List in full each of the rows below that contains the word "would". Case matters.

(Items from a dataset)

== Segment start ==

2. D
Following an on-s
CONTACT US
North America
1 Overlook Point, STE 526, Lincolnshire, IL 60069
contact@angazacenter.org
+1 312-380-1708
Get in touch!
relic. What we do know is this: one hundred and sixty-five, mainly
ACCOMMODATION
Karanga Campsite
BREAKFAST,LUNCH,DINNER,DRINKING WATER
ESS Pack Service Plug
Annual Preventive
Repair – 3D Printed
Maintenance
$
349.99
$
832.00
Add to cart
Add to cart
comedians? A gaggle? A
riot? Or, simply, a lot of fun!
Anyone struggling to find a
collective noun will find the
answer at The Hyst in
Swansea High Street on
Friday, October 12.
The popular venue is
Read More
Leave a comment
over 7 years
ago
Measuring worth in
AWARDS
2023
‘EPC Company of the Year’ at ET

== Segment end ==
== Segment start ==

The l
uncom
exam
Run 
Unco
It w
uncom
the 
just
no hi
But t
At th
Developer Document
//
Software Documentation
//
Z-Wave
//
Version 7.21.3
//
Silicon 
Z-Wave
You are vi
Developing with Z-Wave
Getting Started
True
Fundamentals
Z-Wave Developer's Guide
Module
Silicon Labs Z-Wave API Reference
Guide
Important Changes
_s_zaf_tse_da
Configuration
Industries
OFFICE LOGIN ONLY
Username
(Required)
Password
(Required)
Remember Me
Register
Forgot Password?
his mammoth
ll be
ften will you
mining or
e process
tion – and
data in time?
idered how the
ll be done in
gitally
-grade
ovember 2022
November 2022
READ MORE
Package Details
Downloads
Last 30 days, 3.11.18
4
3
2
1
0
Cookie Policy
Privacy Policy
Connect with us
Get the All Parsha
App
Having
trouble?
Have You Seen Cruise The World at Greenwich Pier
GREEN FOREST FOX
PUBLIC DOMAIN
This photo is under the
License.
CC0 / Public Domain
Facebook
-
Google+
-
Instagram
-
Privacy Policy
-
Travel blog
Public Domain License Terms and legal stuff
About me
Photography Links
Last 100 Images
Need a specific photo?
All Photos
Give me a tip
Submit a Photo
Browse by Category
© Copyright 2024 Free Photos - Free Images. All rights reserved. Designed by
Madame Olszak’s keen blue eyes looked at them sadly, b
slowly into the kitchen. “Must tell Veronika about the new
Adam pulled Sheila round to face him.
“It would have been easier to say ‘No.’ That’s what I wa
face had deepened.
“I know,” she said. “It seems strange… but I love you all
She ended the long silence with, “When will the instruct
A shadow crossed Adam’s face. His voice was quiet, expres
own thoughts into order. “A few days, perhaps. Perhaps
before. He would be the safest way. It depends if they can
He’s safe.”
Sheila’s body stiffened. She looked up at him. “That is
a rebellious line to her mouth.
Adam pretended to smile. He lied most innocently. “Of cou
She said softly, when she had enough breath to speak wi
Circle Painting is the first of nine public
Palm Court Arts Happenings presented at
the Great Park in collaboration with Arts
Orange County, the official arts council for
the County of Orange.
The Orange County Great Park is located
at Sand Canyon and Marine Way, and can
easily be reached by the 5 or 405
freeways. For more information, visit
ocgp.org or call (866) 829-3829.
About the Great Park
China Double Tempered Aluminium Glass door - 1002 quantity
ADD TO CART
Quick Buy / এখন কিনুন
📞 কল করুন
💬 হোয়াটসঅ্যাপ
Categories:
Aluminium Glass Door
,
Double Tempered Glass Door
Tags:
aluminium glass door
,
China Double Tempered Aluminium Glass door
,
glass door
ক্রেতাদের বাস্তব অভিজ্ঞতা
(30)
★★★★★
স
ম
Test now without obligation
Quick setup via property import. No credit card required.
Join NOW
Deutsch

== Segment end ==

● **Task result**
“It would have been easier to say ‘No.’ That’s what I wa
before. He would be the safest way. It depends if they can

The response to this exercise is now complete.